The barracks and lavatories were drab grays and browns, concrete and bricks, lifeless, seemingly unfit for human use. One could still run fingers over the “ovens” and through the ashes, and gaze numbly down upon the signs denoting pistol ranges for execution and mass graves of thousands unknown, systematically tortured and annihilated against their wills. Standing in the so-called showers with concrete on four sides and only one way in and one way out was stomach churning. The obviously well maintained graveside gardens in various hues of reds, magentas, and purples did nothing to cheer up the solemn morning; there was the realization that those flowers probably weren’t there at the time this house of horrors was in operation. Gazing up, there was the huge white guard tower silhouetted against a lush green forest and sapphire skies, but gazing down: barbed wire and electrical fence. Crossing the barren dirt area between the barracks and the ovens and showers, chills radiated down the spine trying to process the thought of how for so many, this was their final march to death. Exiting via the black iron gate “arbeit macht frei” was the equally sickening realization that I get to physically leave this horrible place, while thousands never had the same opportunity.

▶ **Provided data**
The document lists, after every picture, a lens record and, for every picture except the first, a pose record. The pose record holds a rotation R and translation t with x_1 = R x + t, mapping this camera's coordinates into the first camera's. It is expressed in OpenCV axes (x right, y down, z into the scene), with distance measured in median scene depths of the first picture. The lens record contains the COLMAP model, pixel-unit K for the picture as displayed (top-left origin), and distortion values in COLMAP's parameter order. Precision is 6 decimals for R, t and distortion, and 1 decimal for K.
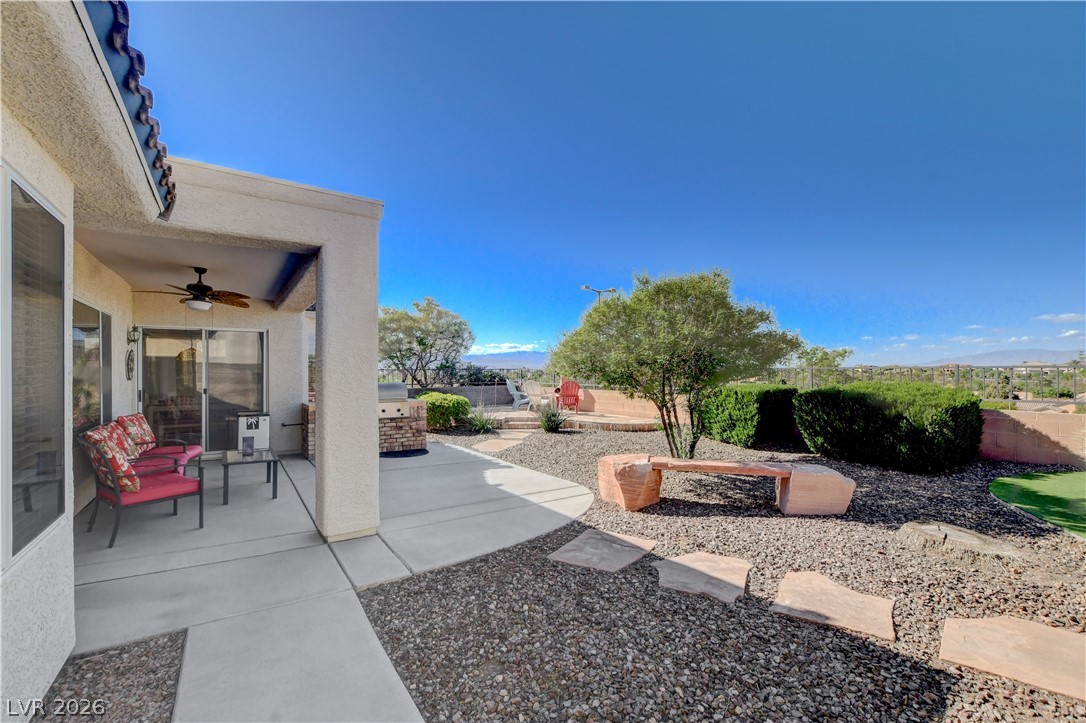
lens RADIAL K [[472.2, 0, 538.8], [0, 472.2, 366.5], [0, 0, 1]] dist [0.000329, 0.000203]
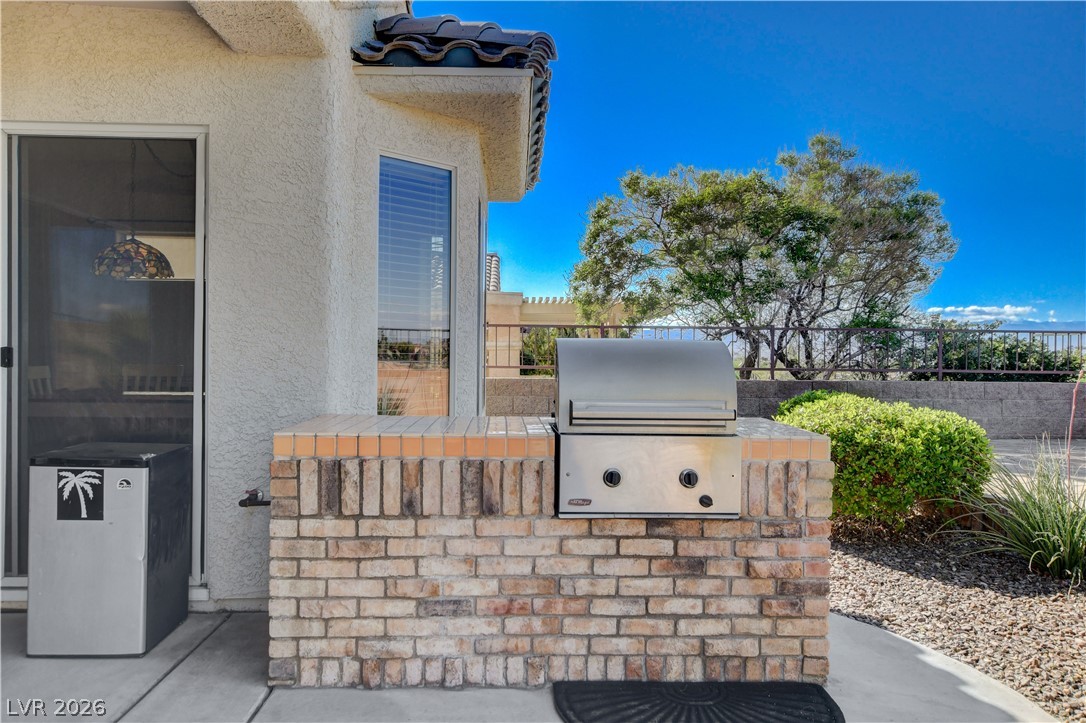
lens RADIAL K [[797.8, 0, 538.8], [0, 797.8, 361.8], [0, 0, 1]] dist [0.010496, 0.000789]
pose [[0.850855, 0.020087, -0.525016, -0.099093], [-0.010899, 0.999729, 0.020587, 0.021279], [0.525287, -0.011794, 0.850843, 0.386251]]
==
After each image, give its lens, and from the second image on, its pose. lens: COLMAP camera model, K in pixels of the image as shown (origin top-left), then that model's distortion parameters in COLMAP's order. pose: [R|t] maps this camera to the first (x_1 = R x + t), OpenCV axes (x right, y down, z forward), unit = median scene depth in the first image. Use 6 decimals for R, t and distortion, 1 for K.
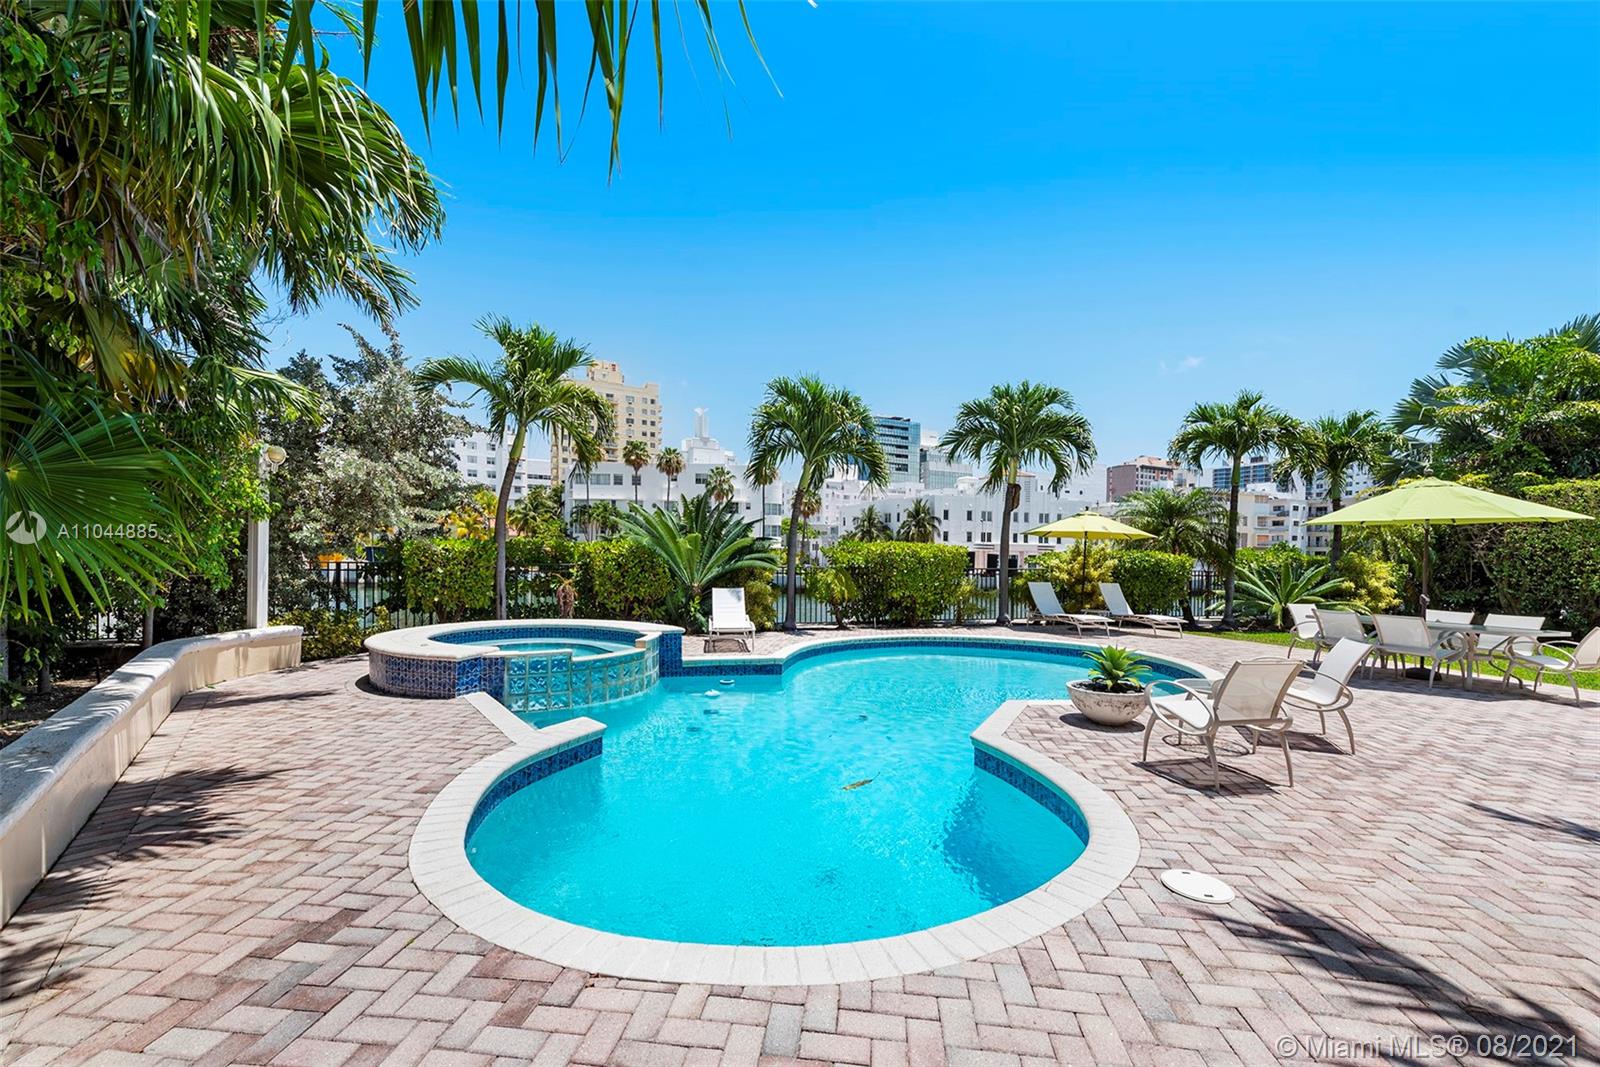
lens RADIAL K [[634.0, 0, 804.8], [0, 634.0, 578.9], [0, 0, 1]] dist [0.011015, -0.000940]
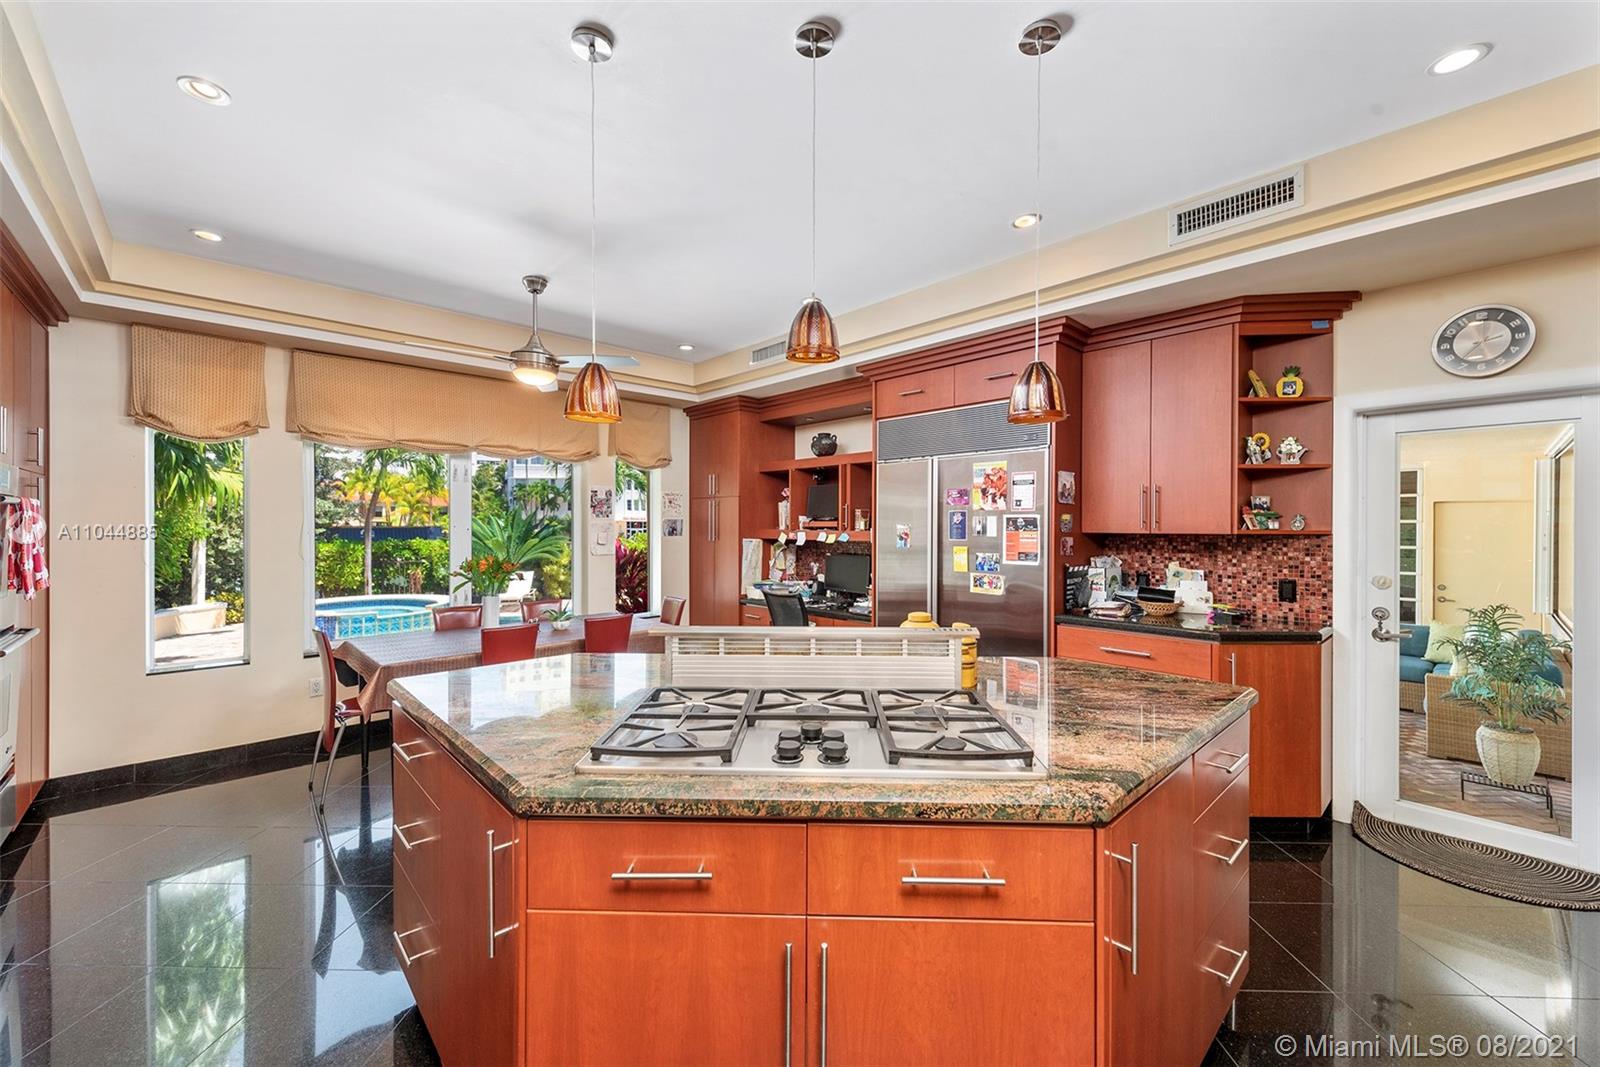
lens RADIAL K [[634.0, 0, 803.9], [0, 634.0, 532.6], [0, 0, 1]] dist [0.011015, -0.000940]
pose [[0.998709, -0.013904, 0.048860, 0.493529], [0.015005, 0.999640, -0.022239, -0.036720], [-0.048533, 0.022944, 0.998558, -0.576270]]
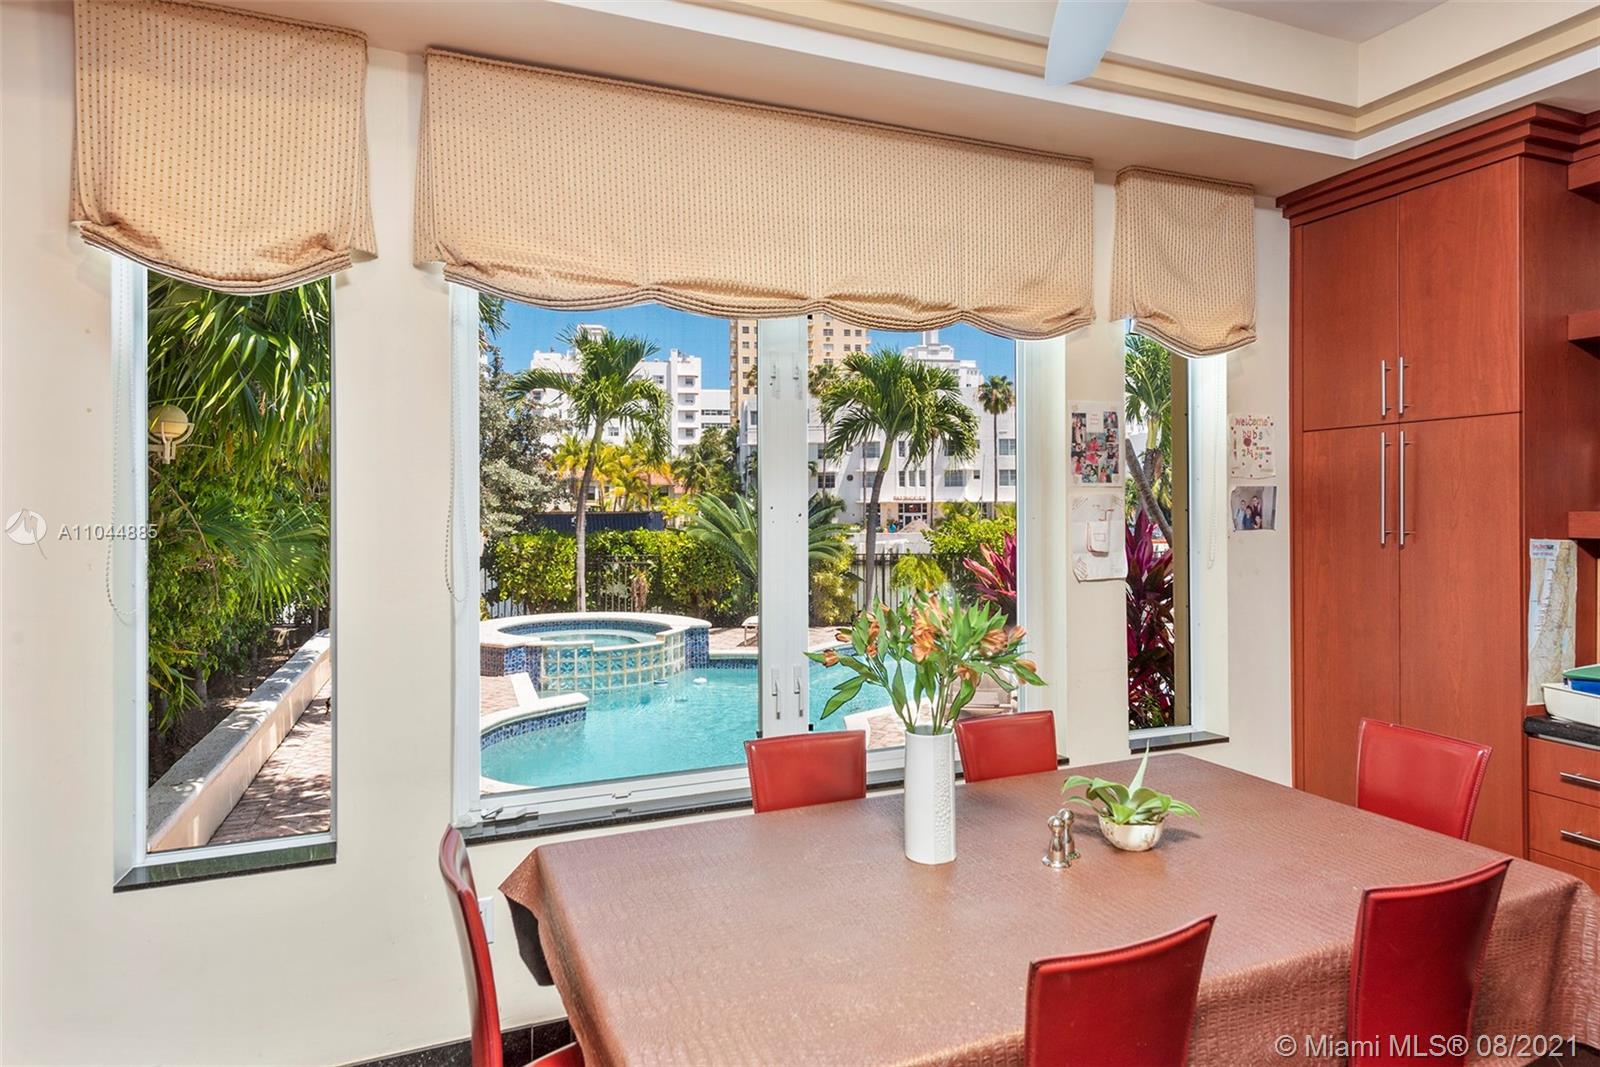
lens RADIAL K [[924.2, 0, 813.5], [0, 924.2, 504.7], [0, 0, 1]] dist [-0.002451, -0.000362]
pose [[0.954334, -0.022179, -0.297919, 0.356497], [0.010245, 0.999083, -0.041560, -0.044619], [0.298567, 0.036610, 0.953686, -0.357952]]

▶ **What you need to do**
1. List every color that the account of the camp visit gives for the graveside gardens.
2. Extend the account of the camp visit, picking up after its final sentence.

▶ **Results in order**
1. reds, magentas, purples

2.
 

Yad Vashem, Jerusalem:

Upon entering the Children’s Memorial at Yad Vashem on Har Hazikaron, the Mount of Remembrance in west Jerusalem, Israel’s tribute to the millions relentlessly tortured and executed during the Holocaust as well as the Gentiles that sacrificed their lives amidst those sinister years, seeing the glow and gentle flicker of innumerable candles reflecting and refracting off mirrors giving the impression of walking among the star-studded skies and hearing far away voices murmuring the names of murdered children resulted in powerful memories of Dachau flooding my mind. Said memories culminated with the starry night effect, the names of the 22 concentration camps etched in stone, and the very design of the museum, the sensation of entrapment with no exit and no way out until navigating the entire zig-zag design of ropes and displays that it hit home more as to how the Holocaust helped propel the creation of the modern State of Israel. While one can undeniably read about these events in history books, textbooks rarely spur such perspectives as actually visualizing and touching tangible artifacts of history.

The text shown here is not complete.